LAWS(ALL)-2006-12-159

JUGENDRA Vs. STATE OF U P

Decided On December 13, 2006
JUGENDRA Appellant
V/S
STATE OF UTTAR PRADESH Respondents

JUDGEMENT

(1.) VINOD Prasad, J. Heard learned Counsel for the revisionist and the learned A. G. A.

(2.) THE revisionist is aggrieved by an order dated 20-11-2006 passed by Additional Sessions Judge, Court No. 11, Bareilly in S. S. T. No. 313 of 2006, State v. Jugendra Singh and Ors. By the aforesaid order the Additional Sessions Judge, Court No. 11, Bareilly has rejected the prayer of the revisionist to be declared juvenile.
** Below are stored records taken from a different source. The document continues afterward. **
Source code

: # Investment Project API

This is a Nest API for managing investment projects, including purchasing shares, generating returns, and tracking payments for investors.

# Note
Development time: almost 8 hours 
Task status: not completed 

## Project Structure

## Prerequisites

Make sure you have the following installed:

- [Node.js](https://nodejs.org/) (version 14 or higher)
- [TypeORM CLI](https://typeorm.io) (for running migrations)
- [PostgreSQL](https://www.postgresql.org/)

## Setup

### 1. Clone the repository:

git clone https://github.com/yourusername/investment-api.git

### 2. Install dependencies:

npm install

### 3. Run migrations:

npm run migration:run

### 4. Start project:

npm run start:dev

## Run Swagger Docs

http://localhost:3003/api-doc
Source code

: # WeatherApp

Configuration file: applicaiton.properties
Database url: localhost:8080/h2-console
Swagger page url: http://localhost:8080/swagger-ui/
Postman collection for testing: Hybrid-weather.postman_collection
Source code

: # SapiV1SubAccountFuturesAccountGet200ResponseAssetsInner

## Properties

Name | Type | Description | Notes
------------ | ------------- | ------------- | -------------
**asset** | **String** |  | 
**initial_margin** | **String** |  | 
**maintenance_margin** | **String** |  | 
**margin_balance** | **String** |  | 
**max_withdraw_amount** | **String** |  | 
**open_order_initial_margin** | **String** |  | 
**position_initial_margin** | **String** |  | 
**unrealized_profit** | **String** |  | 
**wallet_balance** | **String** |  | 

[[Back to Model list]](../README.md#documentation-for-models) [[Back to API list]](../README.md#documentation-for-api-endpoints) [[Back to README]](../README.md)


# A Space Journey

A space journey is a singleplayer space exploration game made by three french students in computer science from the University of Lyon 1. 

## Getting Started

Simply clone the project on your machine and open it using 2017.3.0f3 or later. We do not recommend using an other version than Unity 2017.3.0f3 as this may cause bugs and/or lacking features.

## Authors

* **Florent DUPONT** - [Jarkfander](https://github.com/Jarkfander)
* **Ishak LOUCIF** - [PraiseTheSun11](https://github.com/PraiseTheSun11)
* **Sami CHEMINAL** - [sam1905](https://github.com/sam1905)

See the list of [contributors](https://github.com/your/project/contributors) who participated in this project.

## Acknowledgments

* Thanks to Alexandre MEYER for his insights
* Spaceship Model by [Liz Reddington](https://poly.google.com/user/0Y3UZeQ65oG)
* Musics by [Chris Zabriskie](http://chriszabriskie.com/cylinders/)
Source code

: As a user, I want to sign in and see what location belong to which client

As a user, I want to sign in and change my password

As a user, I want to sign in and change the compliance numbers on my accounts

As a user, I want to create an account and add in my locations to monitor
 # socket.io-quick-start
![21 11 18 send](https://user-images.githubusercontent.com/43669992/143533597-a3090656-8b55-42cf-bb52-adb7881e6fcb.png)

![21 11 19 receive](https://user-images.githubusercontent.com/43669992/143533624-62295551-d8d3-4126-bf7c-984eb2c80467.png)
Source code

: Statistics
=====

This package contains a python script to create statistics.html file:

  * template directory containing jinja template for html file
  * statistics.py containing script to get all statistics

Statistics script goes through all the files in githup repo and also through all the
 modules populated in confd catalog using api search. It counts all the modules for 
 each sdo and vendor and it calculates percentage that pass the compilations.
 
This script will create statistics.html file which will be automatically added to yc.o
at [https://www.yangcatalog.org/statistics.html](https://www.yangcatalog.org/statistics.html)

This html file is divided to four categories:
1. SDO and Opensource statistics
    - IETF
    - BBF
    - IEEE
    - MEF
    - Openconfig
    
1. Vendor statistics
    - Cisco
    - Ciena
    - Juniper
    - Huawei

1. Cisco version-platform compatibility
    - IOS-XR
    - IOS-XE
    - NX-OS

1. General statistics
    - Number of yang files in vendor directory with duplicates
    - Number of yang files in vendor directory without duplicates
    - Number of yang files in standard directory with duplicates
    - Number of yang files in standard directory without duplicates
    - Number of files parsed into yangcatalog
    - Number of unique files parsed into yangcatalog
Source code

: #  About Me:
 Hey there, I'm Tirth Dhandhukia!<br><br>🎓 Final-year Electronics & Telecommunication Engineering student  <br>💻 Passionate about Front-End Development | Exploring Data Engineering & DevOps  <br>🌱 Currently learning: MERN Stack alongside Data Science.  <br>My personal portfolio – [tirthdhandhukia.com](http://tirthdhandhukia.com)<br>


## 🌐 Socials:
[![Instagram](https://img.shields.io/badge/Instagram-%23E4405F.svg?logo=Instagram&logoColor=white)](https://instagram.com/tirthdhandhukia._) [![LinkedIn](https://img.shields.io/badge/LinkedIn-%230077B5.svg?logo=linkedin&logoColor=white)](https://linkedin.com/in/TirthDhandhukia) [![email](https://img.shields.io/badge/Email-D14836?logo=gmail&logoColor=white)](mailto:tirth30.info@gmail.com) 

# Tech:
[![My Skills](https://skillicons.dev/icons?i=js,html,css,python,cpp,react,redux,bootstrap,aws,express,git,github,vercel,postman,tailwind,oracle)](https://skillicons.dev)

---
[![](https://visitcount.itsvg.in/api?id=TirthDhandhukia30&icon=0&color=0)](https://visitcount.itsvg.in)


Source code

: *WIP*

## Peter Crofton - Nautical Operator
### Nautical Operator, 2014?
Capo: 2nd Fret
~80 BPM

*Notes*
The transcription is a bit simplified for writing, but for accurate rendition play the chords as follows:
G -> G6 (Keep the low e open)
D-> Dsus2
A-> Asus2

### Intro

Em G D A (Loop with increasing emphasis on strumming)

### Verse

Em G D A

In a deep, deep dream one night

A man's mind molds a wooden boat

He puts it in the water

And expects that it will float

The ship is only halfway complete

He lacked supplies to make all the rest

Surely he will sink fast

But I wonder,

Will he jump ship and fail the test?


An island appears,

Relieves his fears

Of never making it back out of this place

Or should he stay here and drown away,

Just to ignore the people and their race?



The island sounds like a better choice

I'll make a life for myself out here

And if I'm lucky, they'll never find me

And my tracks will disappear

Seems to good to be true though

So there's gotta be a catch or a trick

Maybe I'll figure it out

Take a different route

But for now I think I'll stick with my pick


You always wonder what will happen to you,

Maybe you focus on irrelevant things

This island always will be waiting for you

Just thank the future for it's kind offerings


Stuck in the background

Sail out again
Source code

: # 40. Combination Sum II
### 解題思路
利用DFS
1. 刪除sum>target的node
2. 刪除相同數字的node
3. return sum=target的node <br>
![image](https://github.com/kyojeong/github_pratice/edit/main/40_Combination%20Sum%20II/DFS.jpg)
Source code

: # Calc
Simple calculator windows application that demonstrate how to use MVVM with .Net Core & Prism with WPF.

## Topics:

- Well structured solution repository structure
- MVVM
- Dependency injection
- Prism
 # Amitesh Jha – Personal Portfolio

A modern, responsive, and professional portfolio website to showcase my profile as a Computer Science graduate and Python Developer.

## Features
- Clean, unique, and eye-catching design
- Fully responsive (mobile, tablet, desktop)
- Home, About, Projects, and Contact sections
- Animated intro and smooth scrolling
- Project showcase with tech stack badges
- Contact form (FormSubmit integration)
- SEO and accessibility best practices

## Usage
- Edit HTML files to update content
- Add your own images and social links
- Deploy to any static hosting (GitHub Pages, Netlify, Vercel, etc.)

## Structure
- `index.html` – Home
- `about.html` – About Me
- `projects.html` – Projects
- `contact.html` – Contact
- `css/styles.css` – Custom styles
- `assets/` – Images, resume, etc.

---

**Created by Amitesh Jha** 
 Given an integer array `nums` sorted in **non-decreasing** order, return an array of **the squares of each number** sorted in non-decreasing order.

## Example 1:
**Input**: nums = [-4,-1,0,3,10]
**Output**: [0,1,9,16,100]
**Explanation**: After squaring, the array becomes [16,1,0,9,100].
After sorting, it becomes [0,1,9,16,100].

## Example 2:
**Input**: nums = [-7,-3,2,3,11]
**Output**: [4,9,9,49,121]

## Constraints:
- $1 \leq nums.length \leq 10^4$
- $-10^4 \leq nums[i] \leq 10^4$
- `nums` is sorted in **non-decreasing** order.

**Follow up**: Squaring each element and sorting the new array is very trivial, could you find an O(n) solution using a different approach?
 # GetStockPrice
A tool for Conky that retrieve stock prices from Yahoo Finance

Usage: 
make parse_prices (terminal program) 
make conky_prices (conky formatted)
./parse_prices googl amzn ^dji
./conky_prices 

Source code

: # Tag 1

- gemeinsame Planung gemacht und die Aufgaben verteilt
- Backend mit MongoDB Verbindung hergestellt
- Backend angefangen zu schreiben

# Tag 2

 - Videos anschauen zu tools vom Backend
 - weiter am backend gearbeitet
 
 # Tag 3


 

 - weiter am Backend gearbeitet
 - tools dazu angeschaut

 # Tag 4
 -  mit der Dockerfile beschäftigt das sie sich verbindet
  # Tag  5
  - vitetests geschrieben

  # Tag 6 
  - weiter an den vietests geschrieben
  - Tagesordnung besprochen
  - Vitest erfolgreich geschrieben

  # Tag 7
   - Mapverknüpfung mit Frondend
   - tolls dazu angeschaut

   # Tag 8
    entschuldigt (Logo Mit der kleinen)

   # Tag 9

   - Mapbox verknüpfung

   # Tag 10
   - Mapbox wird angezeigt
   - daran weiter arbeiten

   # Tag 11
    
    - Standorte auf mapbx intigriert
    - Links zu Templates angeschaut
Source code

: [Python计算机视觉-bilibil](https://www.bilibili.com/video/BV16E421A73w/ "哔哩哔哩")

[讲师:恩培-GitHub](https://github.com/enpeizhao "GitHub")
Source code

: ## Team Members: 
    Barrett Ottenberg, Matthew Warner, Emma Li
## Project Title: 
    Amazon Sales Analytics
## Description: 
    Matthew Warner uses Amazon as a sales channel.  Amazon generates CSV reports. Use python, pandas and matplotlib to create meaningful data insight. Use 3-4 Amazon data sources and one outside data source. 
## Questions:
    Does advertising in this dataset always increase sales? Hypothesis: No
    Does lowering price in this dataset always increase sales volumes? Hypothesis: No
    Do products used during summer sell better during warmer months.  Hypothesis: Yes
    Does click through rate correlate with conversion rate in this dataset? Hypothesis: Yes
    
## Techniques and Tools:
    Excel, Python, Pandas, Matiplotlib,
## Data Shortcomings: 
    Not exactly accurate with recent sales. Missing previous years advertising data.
(3.) LEARNED Counsel for the revisionist relied upon the judgment reported in 2003 (1) JIC 304 (All) : 2003 (46) ACC 382, Dal Chand (Juvenile) v. State of U. P. In the aforesaid case it has been held by this Court that school certificate may be considered to be an important piece of evidence. In the aforesaid case the Principal of the school was examined and it was on the basis of such a statement of Principal as well as of the mother that the age was determined in that case. The facts of that case are entirely distinguishable from the case of the present revisionist as he had failed to produce any cogent and reliable evidence for acceptance of his contentions. LEARNED Counsel for the revisionist also relied upon the judgment reported in 2002 (1) JIC 609 (SC) : AIR 2002 SC 748, Rajinder Chandra v. State of Chhattishgarh and Anr. The aforesaid judgment is of no help to the case of the revisionist. Juvenile Justice Act is meant for juvenile offenders. Needless to say that Juvenile Justice Act cannot be allowed to be wielded as a weapon by an accused who is not a juvenile to reap the benefit specially in serious cases as the present one under Section 302 I. P. C. Further in that case there was no distinction between School leaving certificate and the rodiologically determined age vide paragraph 6 of the aforesaid judgment. LEARNED Counsel for the revisionist also cited 2003 (2) JIC 176 (All) : 2003 (46) ACC 709, Jagdish @ Kallu v. State of U. P. and Ors. In the aforesaid judgment the Apex Court has taken a view that if two views are possible then view favourable to the accused should be preferred. In the present case two views were not possible as the documentary evidence led before the trial Court was wholly insufficient and was a dicey piece of evidence. The radiologically determined age of 20 years was scientifically determined age and therefore, was rightly accepted by the trial Court. The trial Court committed no error in relying upon the radiologically determined age.